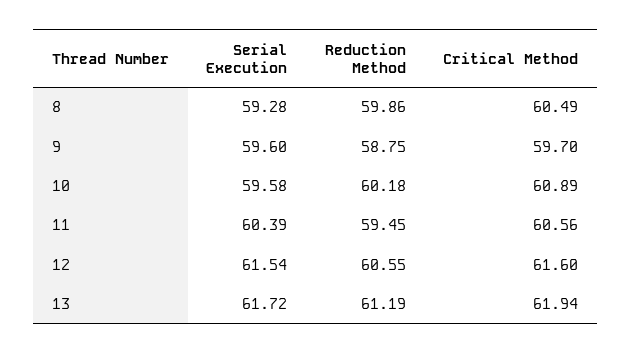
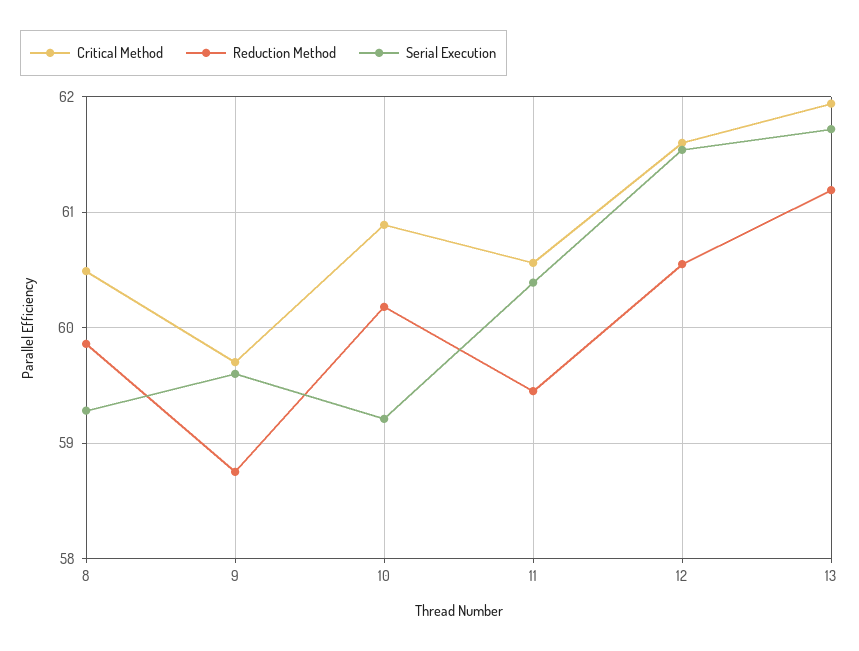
  {
    "Serial Execution": {
      "8": 59.28,
      "9": 59.6,
-     "10": 59.58,
+     "10": 59.2,
      "11": 60.39,
      "12": 61.54,
      "13": 61.72
    },
    "Reduction Method": {
      "8": 59.86,
      "9": 58.75,
      "10": 60.18,
      "11": 59.45,
      "12": 60.55,
      "13": 61.19
    },
    "Critical Method": {
      "8": 60.49,
      "9": 59.7,
      "10": 60.89,
      "11": 60.56,
      "12": 61.6,
      "13": 61.94
    }
  }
● ● ● ●
◆ Job item:
Copy out the records exactly; the pictures stay behind.

◆ Solution for this problem:
  {
    "Serial Execution": {
      "8": 59.28,
      "9": 59.6,
-     "10": 59.58,
+     "10": 59.2,
      "11": 60.39,
      "12": 61.54,
      "13": 61.72
    },
    "Reduction Method": {
      "8": 59.86,
      "9": 58.75,
      "10": 60.18,
      "11": 59.45,
      "12": 60.55,
      "13": 61.19
    },
    "Critical Method": {
      "8": 60.49,
      "9": 59.7,
      "10": 60.89,
      "11": 60.56,
      "12": 61.6,
      "13": 61.94
    }
  }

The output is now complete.